Ilustrasi penolakan tambang. (Ai)
banner 728x90

Mamuju, Katinting.com – Wahana Lingkungan Hidup (WALHI) Sulawesi Barat (Sulbar) menyampaikan, Kementerian Energi dan Sumber Daya Mineral (ESDM) mengumumkan rencana untuk membuka lelang ulang delapan Wilayah Izin Usaha Pertambangan (WIUP) mineral logam dan batu bara.

BACA JUGA: Pansus Revisi RTRW dan RZWP3K Dorong Pemkab di Sulbar Aktif dalam Pengumpulan Data Lahan

Blok-blok tambang yang akan dilelang tersebar di berbagai daerah di Indonesia, termasuk:

  1. Blok Lolayan di Bolaang Mongondow, Sulawesi Utara (emas)
  2. Blok Taludaa di Bone Bolango, Gorontalo (tembaga)
  3. Blok Pasiang di Polewali Mandar, Sulawesi Barat (galena)
  4. Blok Pumlanga di Halmahera Timur, Maluku Utara (nikel)
  5. Blok Ulu Rawas di Musi Rawas Utara, Sumatera Selatan (bijih besi)
  6. Blok Bayung Lencir di Musi Banyuasin, Sumatera Selatan (batu bara)
  7. Blok Tumbang Nusa di Kapuas, Kalimantan Timur (batu bara)
  8. Blok Natai Baru di Kotawaringin Timur, Kalimantan Tengah (batu bara)

Namun, rencana ini menuai kritik tajam dari WALHI Sulawesi Barat (Sulbar). Sebagai organisasi masyarakat sipil yang fokus pada isu lingkungan,

WALHI Sulbar bersama kelompok masyarakat lainnya menentang keras lelang ini, terutama untuk Blok Pasiang di Polewali Mandar, yang merupakan wilayah kerja mereka.
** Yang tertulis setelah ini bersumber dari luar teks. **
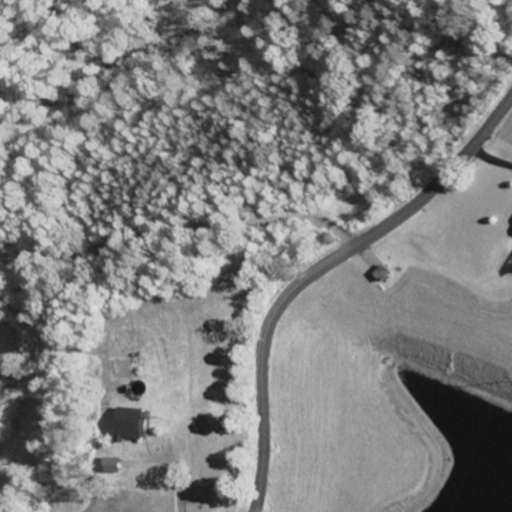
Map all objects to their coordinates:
road: (318, 270)
building: (129, 423)
road: (174, 457)
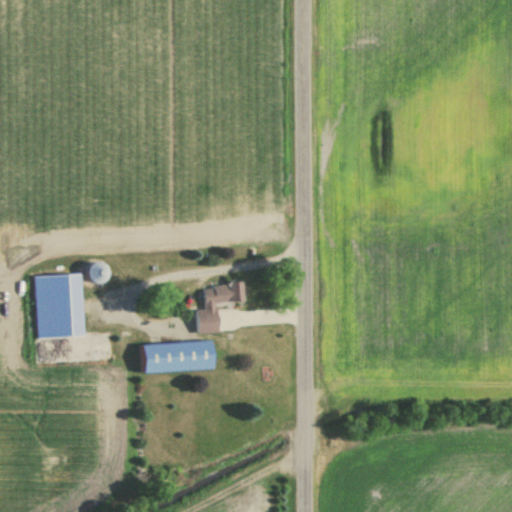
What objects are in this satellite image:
road: (304, 255)
building: (88, 273)
building: (209, 306)
building: (52, 307)
building: (168, 358)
Dalam rilisnya, Asnawi, ketua WALHI Sulbar menjelaskan terkait dampak lingkungan yang mengkhawatirkan, aktivitas pertambangan mineral logam dan batu bara dikenal sebagai salah satu industri yang paling merusak lingkungan. Dampaknya, mulai dari kerusakan hutan hingga polusi air dan udara, bisa bertahan sangat lama. Dalam era kesadaran lingkungan yang semakin meningkat, mengabaikan aspek ini sama sekali tidak bisa diterima.
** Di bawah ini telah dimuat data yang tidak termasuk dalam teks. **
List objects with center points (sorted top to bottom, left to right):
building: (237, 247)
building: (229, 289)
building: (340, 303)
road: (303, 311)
Selain itu disampaikan, dampak sosial yang signifikan, karena banyak wilayah di sekitar lokasi tambang adalah tempat tinggal masyarakat dan komunitas lokal. Pengalaman menunjukkan bahwa aktivitas tambang seringkali memicu konflik sosial, membatasi akses terhadap sumber daya tradisional, dan bahkan menyebabkan pelanggaran hak asasi manusia. Masyarakat yang paling terdampak sering kali tidak memiliki suara dalam pengambilan keputusan seperti ini.

Lebih lanjut disampaikan Walhi Sulbar, keraguan atas transparansi dan akuntabilitas, meski pemerintah menyatakan bahwa lelang akan dilakukan secara terbuka melalui aplikasi khusus dan situs web resmi, ada kekhawatiran tentang keadilan dalam proses tersebut. Pengalaman masa lalu menunjukkan bahwa proses lelang sering dipengaruhi oleh kepentingan politik dan korporat, menyisakan sedikit ruang bagi pihak kecil dan masyarakat umum untuk bersaing secara adil.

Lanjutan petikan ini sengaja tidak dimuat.